The Solid-State Drive (SSD) landscape is in constant evolution. For years, this evolution was hidden behind the unchanging abstractions of block devices and POSIX I/O. However, these abstractions have become problematic. They hinder performance and no longer reduce software complexity. Such a state of affairs impacts the database community in at least two ways.

First, using SSDs through legacy interfaces that hide internal mechanisms invariably results in erratic performance. The blame often goes to SSDs’ notoriously expensive garbage collection. In truth, several other complex processes result in non-linear effects in terms of latency and bandwidth. In this tutorial, we describe these processes and how they are implemented in modern devices. This knowledge will help system designers better choose SSDs and shape database workloads to match their performance characteristics.

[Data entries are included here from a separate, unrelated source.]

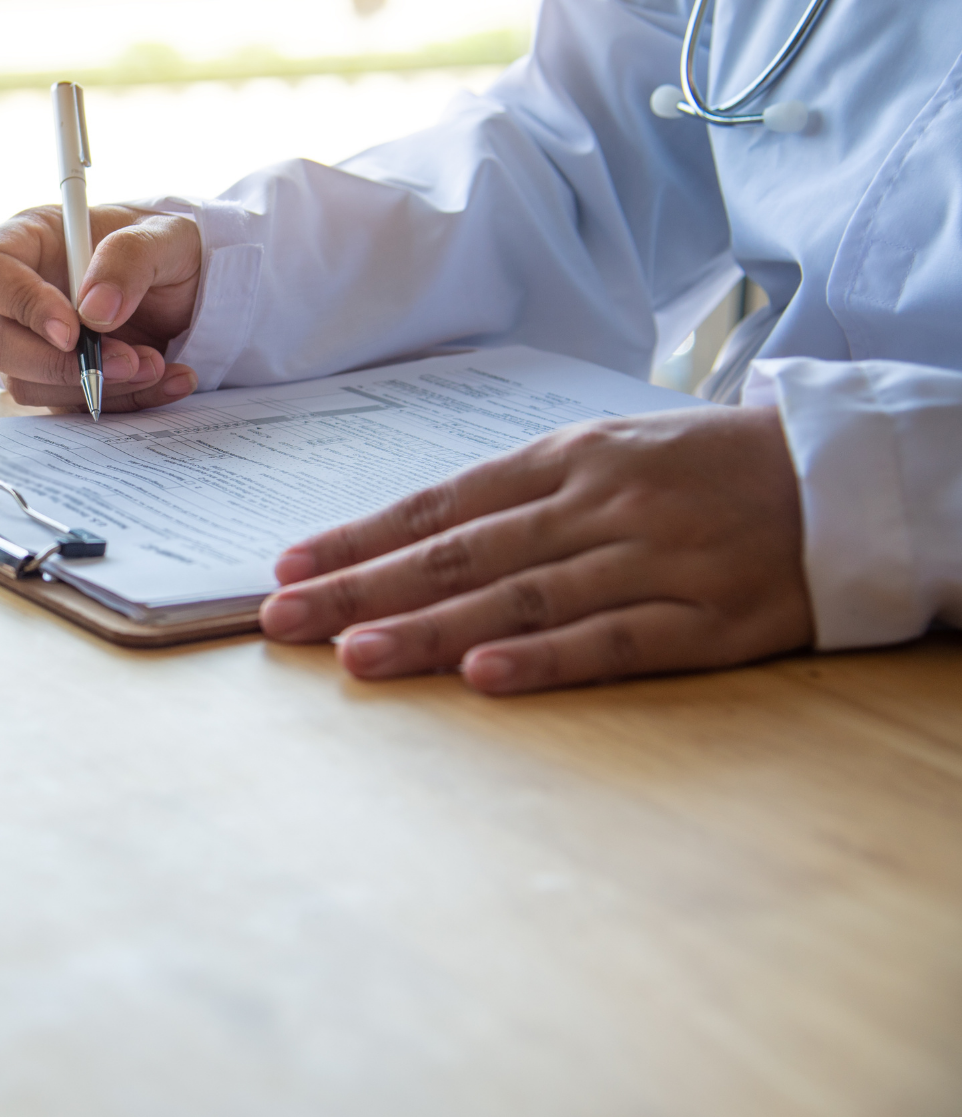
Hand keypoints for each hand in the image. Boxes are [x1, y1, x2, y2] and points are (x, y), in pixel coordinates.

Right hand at [0, 203, 202, 410]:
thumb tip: (94, 313)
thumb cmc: (168, 246)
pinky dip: (123, 402)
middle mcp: (18, 295)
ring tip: (156, 364)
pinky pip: (71, 406)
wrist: (194, 288)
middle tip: (127, 361)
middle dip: (60, 364)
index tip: (73, 330)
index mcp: (27, 241)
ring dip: (95, 386)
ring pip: (29, 385)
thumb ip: (130, 259)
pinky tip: (167, 378)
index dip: (20, 305)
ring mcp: (33, 343)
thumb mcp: (168, 235)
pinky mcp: (58, 380)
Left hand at [257, 405, 814, 693]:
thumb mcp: (611, 449)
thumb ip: (522, 491)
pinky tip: (481, 676)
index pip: (440, 503)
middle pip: (459, 552)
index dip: (361, 537)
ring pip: (519, 597)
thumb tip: (415, 530)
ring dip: (429, 628)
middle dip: (362, 587)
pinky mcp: (706, 619)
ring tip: (354, 655)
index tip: (288, 566)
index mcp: (567, 458)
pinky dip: (544, 659)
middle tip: (282, 620)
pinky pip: (613, 640)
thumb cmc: (706, 467)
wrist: (843, 476)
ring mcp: (651, 561)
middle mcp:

Second, the inadequacy of the traditional I/O abstractions opens up an entire research field focused on the co-design of SSD and database management systems (DBMS). Such research aims at devising mechanisms and policies coupling the storage manager of a DBMS and SSD internals: e.g., placing an SSD FTL (its “brains”) under the control of an application, changing SSD subsytems in response to the workload, or executing logic within a SSD on a database’s behalf. In this tutorial, we describe the research opportunities and challenges through this continuum of DBMS/SSD co-design techniques, and present platforms supporting their simulation and prototyping. We believe that those two areas—a more seamless integration of Database and Storage, and the study of SSD variations adapted to Database computations—are central to the development of the next generation of Database Systems. This (opinionated) survey will equip both researchers and practitioners alike to enter the field.

Authors

Alberto Lerner is a Senior Researcher at the University of Fribourg, Switzerland, at the eXascale Infolab. In the past, he was a postdoctoral researcher at IBM Research (both at T.J. Watson and Almaden), and participated in the design and development of several commercial database systems including at IBM, Google and MongoDB. His recent work focuses on using the network and storage stacks’ computational capacity to offloading database systems logic.

Philippe Bonnet is professor at the IT University of Copenhagen. Philippe is an experimental computer scientist with a background in database management. For twenty years, he has explored the design, implementation and evaluation of database systems in the context of successive generations of computer classes.